Need help in parsing column value based on value in other column

I have two columns, COL1 and COL2. COL1 has value like 'Birds sitting on $1 and enjoying' and COL2 has value like 'the.location_value[/tree,\building]'
I need to update third column COL3 with values like 'Birds sitting on /tree and enjoying'
i.e. $1 in 1st column is replaced with /tree
which is the 1st word from list of comma separated words with in square brackets [] in COL2 i.e. [/tree,\building]
I wanted to know the best suitable combination of string function in postgresql to use to achieve this.
You need to first extract the first element from the comma separated list, to do that, you can use split_part() but you first need to extract the actual list of values. This can be done using substring() with a regular expression:
substring(col2 from '\[(.*)\]')
will return /tree,\building
So the complete query would be:
select replace(col1, '$1', split_part(substring(col2 from '\[(.*)\]'), ',', 1))

Required tasks |
[A] Copy the passage of the PostgreSQL thread that begins at the words "I have two columns, COL1" and stops after the words "from '\[(.*)\]'), ',', 1))".
[B] Summarize the PostgreSQL thread in two sentences.

Stored data |

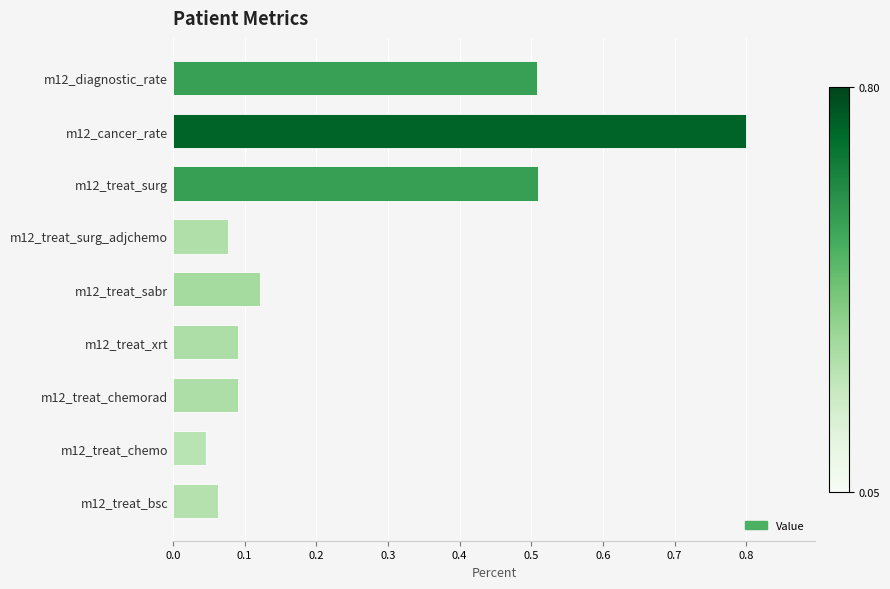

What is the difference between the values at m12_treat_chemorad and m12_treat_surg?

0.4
* * *
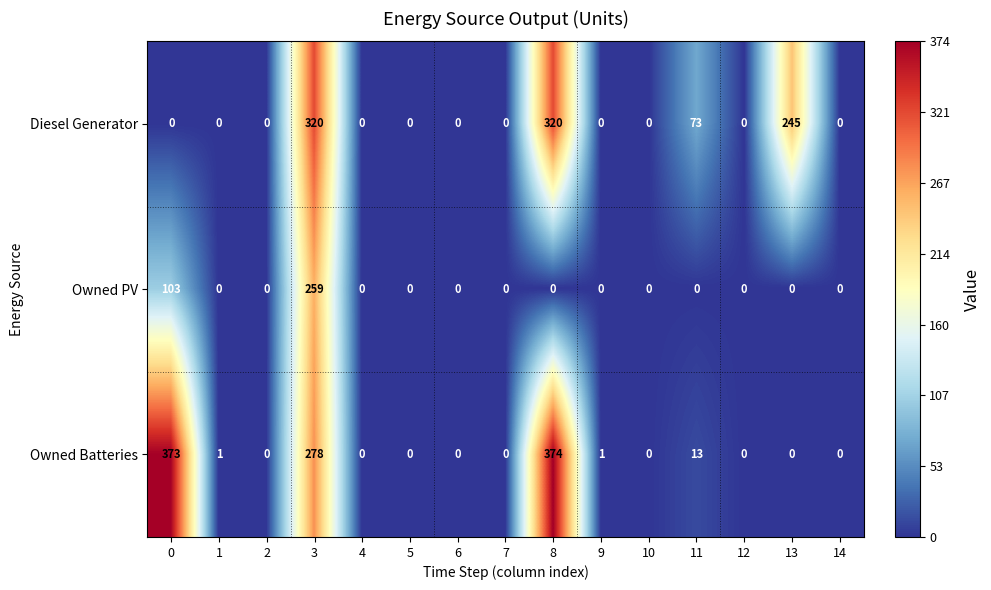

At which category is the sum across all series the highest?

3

Answer list |
[A]
I have two columns, COL1 and COL2. COL1 has value like 'Birds sitting on $1 and enjoying' and COL2 has value like 'the.location_value[/tree,\building]'
I need to update third column COL3 with values like 'Birds sitting on /tree and enjoying'
i.e. $1 in 1st column is replaced with /tree
which is the 1st word from list of comma separated words with in square brackets [] in COL2 i.e. [/tree,\building]
I wanted to know the best suitable combination of string function in postgresql to use to achieve this.
You need to first extract the first element from the comma separated list, to do that, you can use split_part() but you first need to extract the actual list of values. This can be done using substring() with a regular expression:
substring(col2 from '\[(.*)\]')
will return /tree,\building
So the complete query would be:
select replace(col1, '$1', split_part(substring(col2 from '\[(.*)\]'), ',', 1))

[B] A user has COL1 holding text with a $1 placeholder and COL2 holding a comma-separated list in square brackets, and wants COL3 filled with the COL1 text where $1 is replaced by the first word of that list. The reply extracts the list from the brackets with substring() and a regular expression, takes its first element with split_part(), and substitutes it for $1 in COL1 with replace().